### WORK REQUIRED
Repeat the WebKit bug report on stripping NUL characters when copying text on Windows word for word, in full.

### TEXT PROVIDED
Bug 52236

Summary: Strip NUL character when copying text on Windows
Product: WebKit Reporter: Erik Arvidsson <arv>
Component: HTML EditingAssignee: Tony Chang <tony>
Status: RESOLVED FIXED    
Severity: Normal CC: abarth, ap, commit-queue, enrica, eric, mjs, rniwa, tony
Priority: P2    
Version: 528+ (Nightly build)   
Hardware: PC   
OS: Windows 7   
Attachments:
Description Flags
Test case
none
Shows that NUL is stripped through the parser
none
Patch
none
Patch for landing
none
Patch
none
Patch for landing none

Description Erik Arvidsson 2011-01-11 12:21:16 PST
Windows does not allow NUL characters on the clipboard since they are used to terminate the clipboard data.

We should strip NUL characters from the text before sending the text to the windows clipboard.
Comment 1 Erik Arvidsson 2011-01-11 12:32:43 PST
Created attachment 78579 [details]
Test case
Comment 2 Tony Chang 2011-01-11 14:00:18 PST
Some testing:

On Chromium Linux, Chromium Win, Safari Win, we copy up to the NUL character (i.e., the copied text is truncated).

On Safari Mac and Chromium Mac, we ignore the NUL (when you paste, you get text without the NUL character).

On IE9, Firefox Win and Firefox Linux, the DOM has the unicode replacement character.

On Firefox Mac, the NUL is converted into a unicode replacement character (U+FFFD) in the pasted text.  Actually, it may already be replaced in the DOM but perhaps there's no glyph for it.
Comment 3 Ryosuke Niwa 2011-01-11 14:02:29 PST
(In reply to comment #2)
> On IE9, Firefox Win and Firefox Linux, the DOM has the unicode replacement character.

We should most certainly replace with the unicode replace character.
Comment 4 Tony Chang 2011-01-11 14:18:38 PST
(In reply to comment #3)
> (In reply to comment #2)

### ENTRIES SHOWN
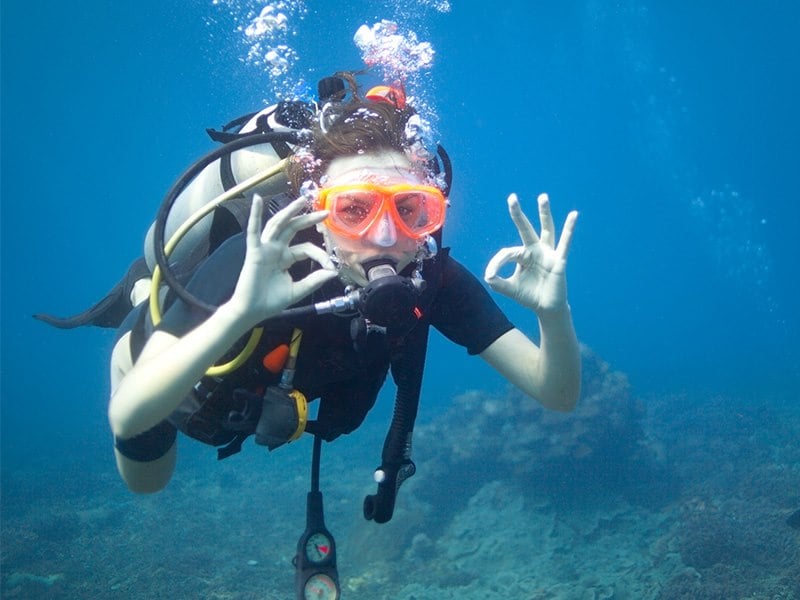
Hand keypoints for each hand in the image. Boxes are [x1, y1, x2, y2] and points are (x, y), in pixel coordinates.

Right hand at [229, 195, 336, 324]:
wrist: (253, 311)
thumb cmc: (271, 301)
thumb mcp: (298, 290)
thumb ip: (314, 280)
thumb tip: (333, 272)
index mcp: (286, 258)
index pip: (306, 249)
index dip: (320, 255)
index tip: (332, 266)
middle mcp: (276, 249)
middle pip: (293, 228)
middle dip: (309, 219)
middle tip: (324, 212)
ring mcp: (265, 249)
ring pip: (278, 224)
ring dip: (289, 211)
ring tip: (302, 200)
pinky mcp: (254, 252)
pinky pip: (253, 231)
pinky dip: (254, 215)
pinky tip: (257, 200)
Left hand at [484, 193, 577, 315]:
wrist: (546, 308)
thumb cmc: (529, 296)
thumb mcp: (510, 289)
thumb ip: (498, 283)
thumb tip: (487, 275)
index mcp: (523, 256)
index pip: (507, 252)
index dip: (497, 262)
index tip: (490, 275)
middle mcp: (535, 250)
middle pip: (525, 229)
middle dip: (518, 214)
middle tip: (511, 197)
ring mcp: (548, 254)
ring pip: (547, 230)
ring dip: (544, 213)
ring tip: (542, 197)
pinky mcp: (559, 261)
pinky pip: (565, 243)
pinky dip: (569, 229)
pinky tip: (574, 215)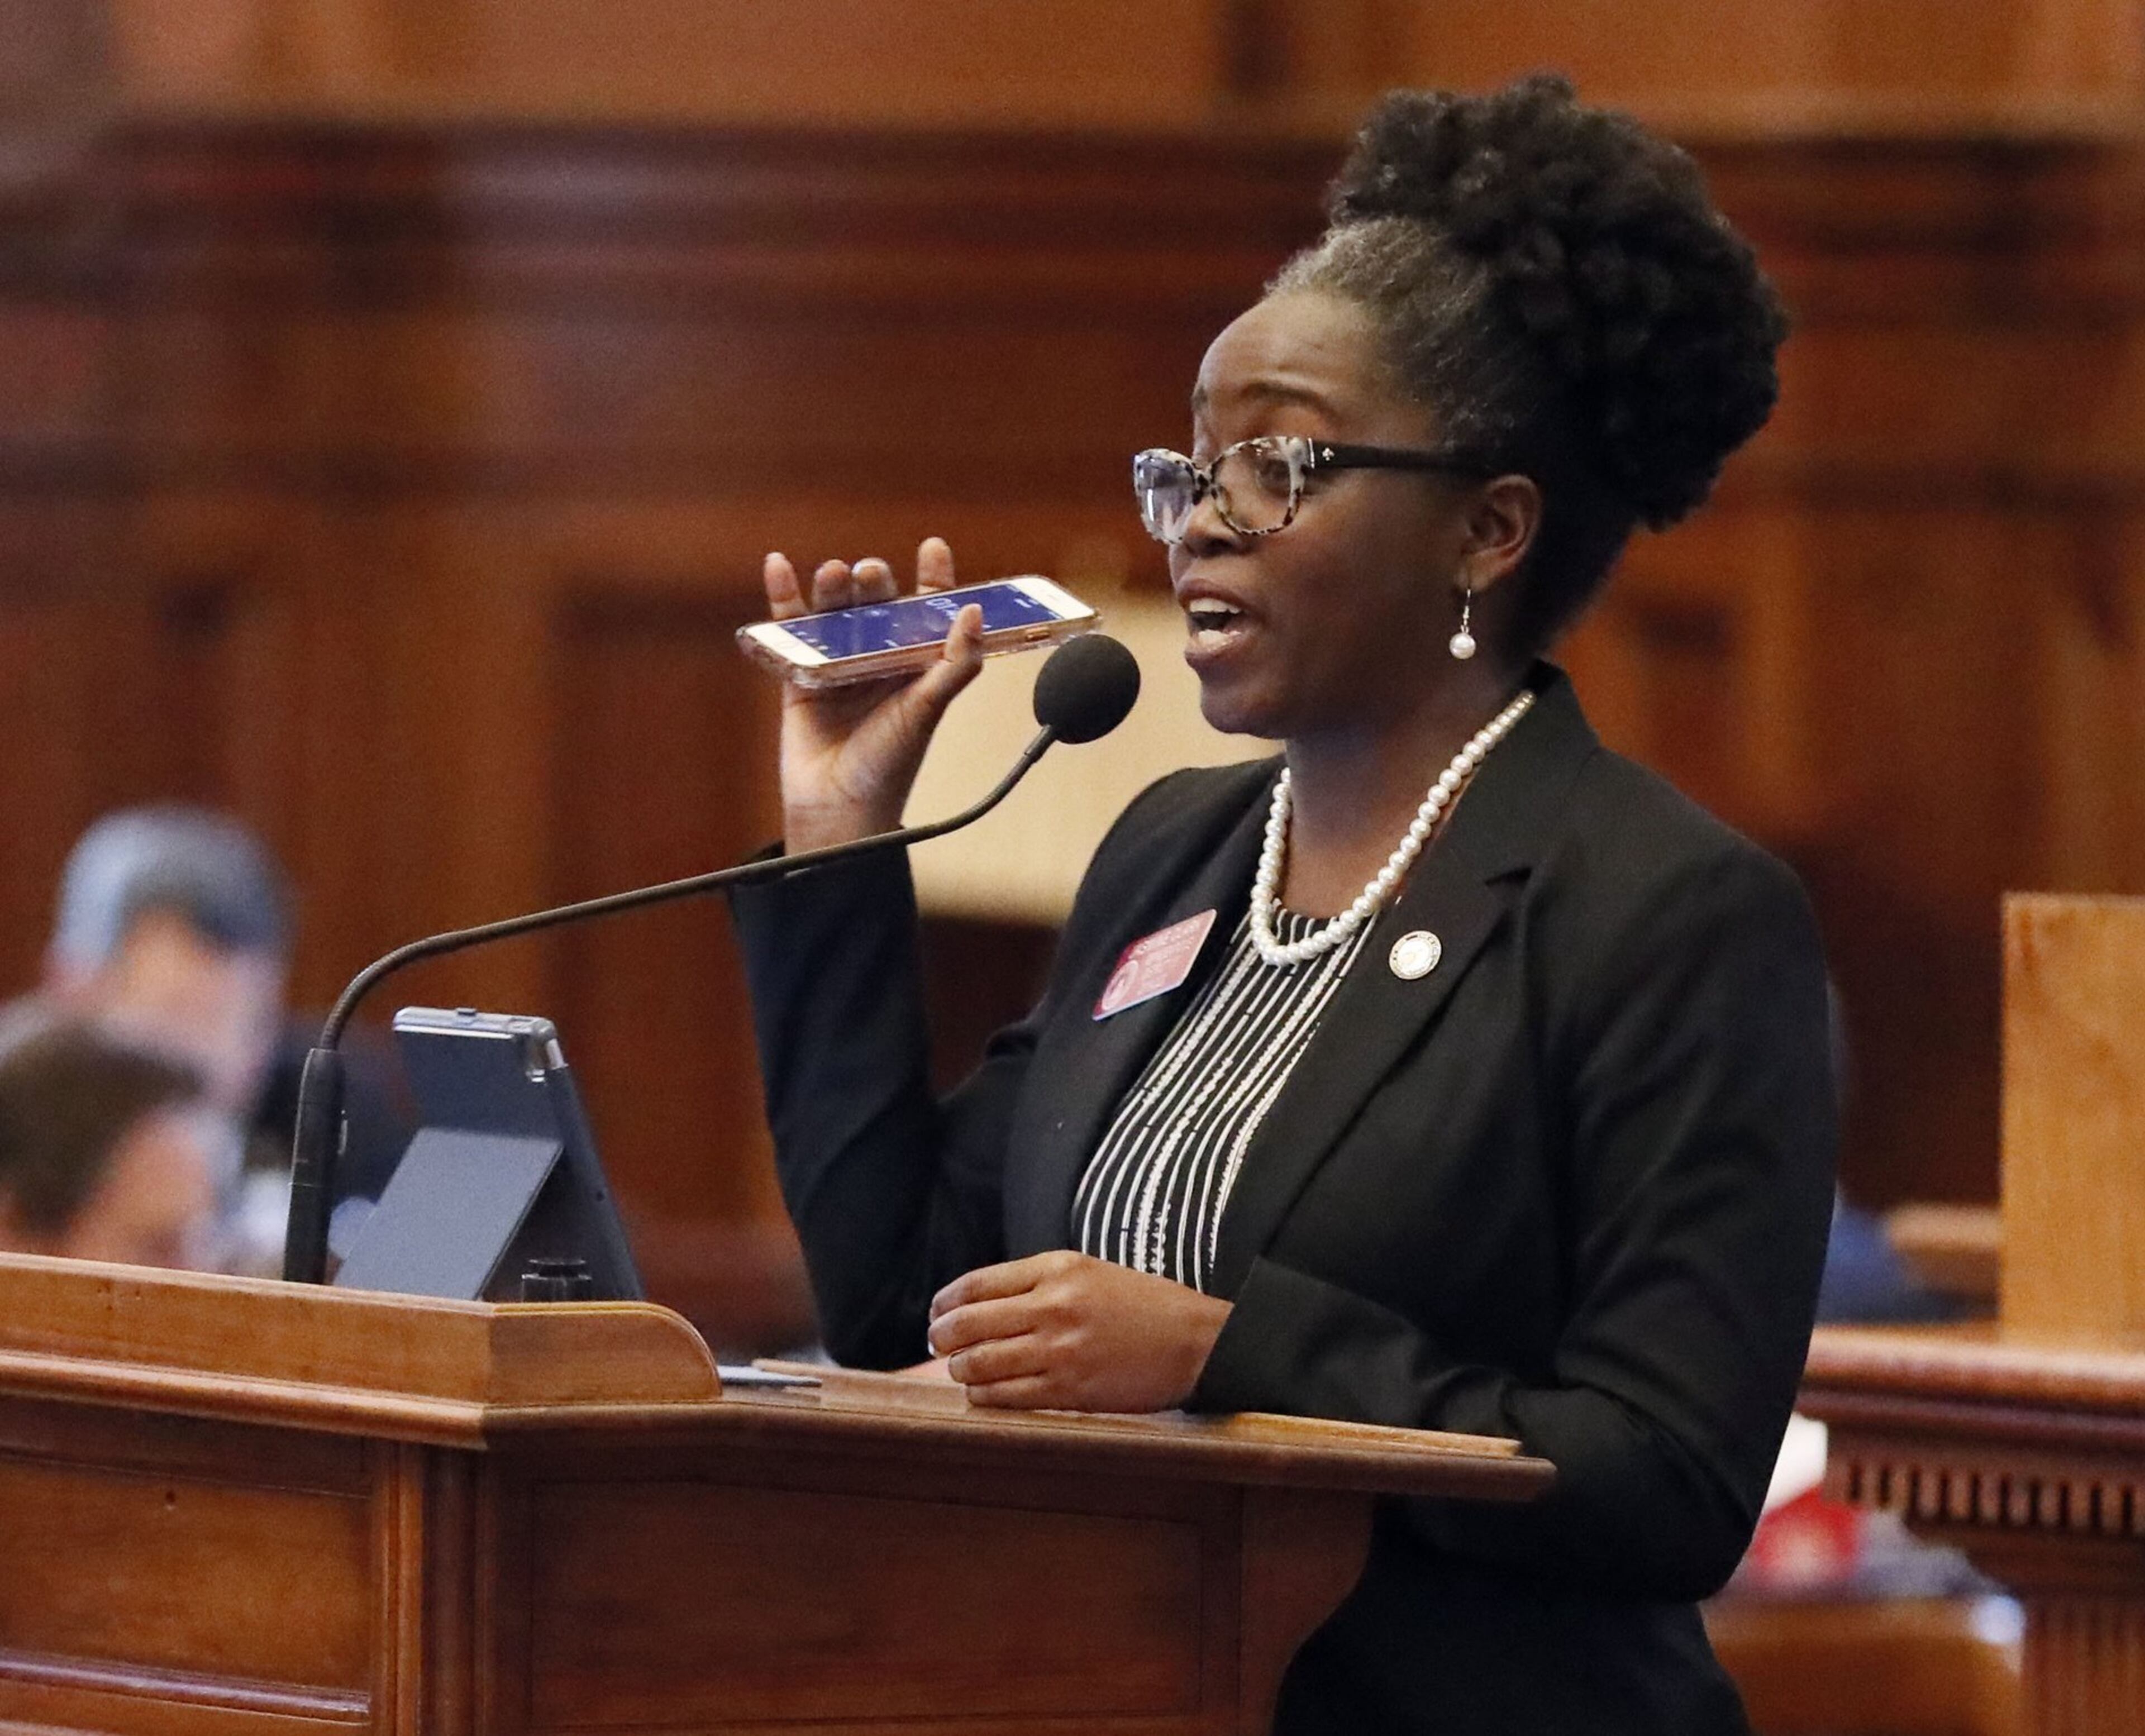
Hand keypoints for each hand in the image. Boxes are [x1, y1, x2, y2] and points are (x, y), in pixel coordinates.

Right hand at [762, 538, 983, 850]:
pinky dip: (784, 595)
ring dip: (835, 587)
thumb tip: (974, 612)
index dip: (933, 578)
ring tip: (836, 575)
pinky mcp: (800, 672)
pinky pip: (791, 627)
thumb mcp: (929, 710)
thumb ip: (956, 663)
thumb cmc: (890, 764)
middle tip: (872, 575)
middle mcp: (879, 657)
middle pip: (878, 603)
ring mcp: (838, 663)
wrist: (838, 808)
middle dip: (876, 583)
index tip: (933, 547)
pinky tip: (778, 565)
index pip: (928, 611)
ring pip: (836, 610)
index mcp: (917, 663)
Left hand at [926, 1251, 1231, 1412]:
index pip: (975, 1285)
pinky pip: (1006, 1398)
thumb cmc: (1142, 1306)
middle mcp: (1053, 1306)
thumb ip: (1035, 1283)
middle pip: (967, 1324)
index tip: (937, 1313)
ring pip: (979, 1364)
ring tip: (962, 1371)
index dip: (945, 1303)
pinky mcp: (1070, 1390)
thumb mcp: (1087, 1271)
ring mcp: (1060, 1350)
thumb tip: (978, 1304)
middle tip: (940, 1344)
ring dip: (960, 1370)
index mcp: (1056, 1269)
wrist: (1195, 1342)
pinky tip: (985, 1394)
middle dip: (943, 1337)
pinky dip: (985, 1397)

### TASK OUTPUT
Bug 52236

Summary: Strip NUL character when copying text on Windows
Product: WebKit Reporter: Erik Arvidsson <arv>
Component: HTML EditingAssignee: Tony Chang <tony>
Status: RESOLVED FIXED    
Severity: Normal CC: abarth, ap, commit-queue, enrica, eric, mjs, rniwa, tony
Priority: P2    
Version: 528+ (Nightly build)   
Hardware: PC   
OS: Windows 7   
Attachments:
Description Flags
Test case
none
Shows that NUL is stripped through the parser
none
Patch
none
Patch for landing
none
Patch
none
Patch for landing none

Description Erik Arvidsson 2011-01-11 12:21:16 PST
Windows does not allow NUL characters on the clipboard since they are used to terminate the clipboard data.

We should strip NUL characters from the text before sending the text to the windows clipboard.
Comment 1 Erik Arvidsson 2011-01-11 12:32:43 PST
Created attachment 78579 [details]
Test case
Comment 2 Tony Chang 2011-01-11 14:00:18 PST
Some testing:

On Chromium Linux, Chromium Win, Safari Win, we copy up to the NUL character (i.e., the copied text is truncated).

On Safari Mac and Chromium Mac, we ignore the NUL (when you paste, you get text without the NUL character).

On IE9, Firefox Win and Firefox Linux, the DOM has the unicode replacement character.

On Firefox Mac, the NUL is converted into a unicode replacement character (U+FFFD) in the pasted text.  Actually, it may already be replaced in the DOM but perhaps there's no glyph for it.
Comment 3 Ryosuke Niwa 2011-01-11 14:02:29 PST
(In reply to comment #2)
> On IE9, Firefox Win and Firefox Linux, the DOM has the unicode replacement character.

We should most certainly replace with the unicode replace character.
Comment 4 Tony Chang 2011-01-11 14:18:38 PST
(In reply to comment #3)
> (In reply to comment #2)